Всадники ниоткуда [компиляция] | страница 56



Мария не слышала, как мы вошли. Она стояла к нам спиной у открытого шкафа-стойки и переставляла бутылки на его стеллажах. Мы взгромоздились на табуреты и выразительно переглянулись без слов. Митчелл уже собирался было окликнуть Марию, но я предупредил его, приложив палец к губам: тест принадлежал мне.

Начинался действительно самый трудный для меня эксперимент в этом безумном городе.

— Мария, — тихо позвал я.

Она резко обернулась, словно звук моего голоса испугал ее. Прищуренные близорукие глаза без очков, яркий свет, слепивший ее с потолка, — все это, пожалуй, объясняло ее вежливое безразличие к нам. Меня она не узнала.

Но одета и причесана она была именно так, как я любил — простая завивка, без кинозвездных фокусов, красное платье с короткими рукавами, которое я всегда отличал среди ее туалетов, — все это объясняло и другое: она знала о моем приезде, ждала меня. На сердце сразу стало легче, на минуту я забыл о своих сомнениях и страхах.

— Мария! — позвал я громче.

Кокетливая улыбка, чуть-чуть наклоненная головка, символически подчеркивающая натренированную предупредительность к заказчику, характеризовали любую девчонку из бара, но не Марию. Со знакомыми парнями она была иной.

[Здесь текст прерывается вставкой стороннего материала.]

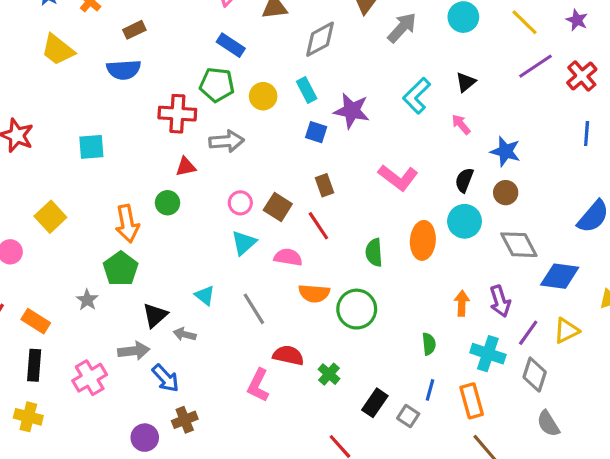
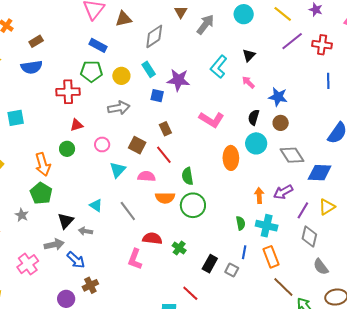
red cross: (582, 76) -> (322, 45), turned -36
gray arrow: (227, 141) -> (119, 108), moved
pink circle: (240, 203) -> (102, 144), moved
green semicircle: (374, 252) -> (188, 176), moved
purple arrow: (500, 301) -> (283, 192), turned 84
cyan cross: (488, 354) -> (267, 226), moved

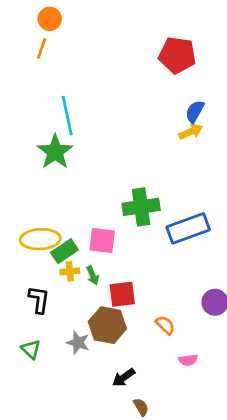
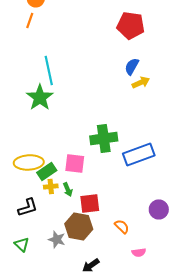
blue semicircle: (195, 112) -> (132, 66), moved
black L-shape: (39, 300) -> (28, 207), turned 65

— Что с тобой, девочка? — спросил я. — Это я, Дон.

— Какая разница — Дон или Джон? — кокетливо откликнулась она, играя глазами и по-прежнему не узнавая меня. — Что вам угодно, сэр?

— Посмотри на меня, — сказал я грубо.

— Зачем? — удивилась она, но послушалась.

И на меня взглянули не ее глазищи, синие и узкие, как у девушек на полотнах Сальвадора Дали, но всегда живые, ласковые или гневные, а холодные мертвые глаза Фрича, глаза девушки из табачного киоска, глаза водителя растаявшей на шоссе машины — стеклянные глаза куклы. Заводная машинка. Оборотень. Нежить. Словом, тест не удался. В городе не было живых людей. И мгновенно пришло решение — бежать. Куда угодно, только скорее. Пока не поздно. Пока не обернулась против нас вся эта проклятая страхота.

— За мной! — скомандовал я, соскакивая с табурета.

Толстяк еще недоумевал, ожидая обещанной выпивки, но Митч понял. Славный малый — он все схватывал на лету. Только спросил, когда мы выходили на улицу:

— А где ж я теперь найду хозяина?

— Нет здесь твоего хозяина, — сказал я. — Нет людей. Оборотни. Нечисть.

Толстяк вообще ничего не понял, но послушно затрусил за нами: оставаться одному в этом диковинном городе ему явно не хотелось. Боюсь, что не совсем все дошло и до Митчелла, но он, по крайней мере, не рассуждал: уже видел чудеса на дороге, хватит!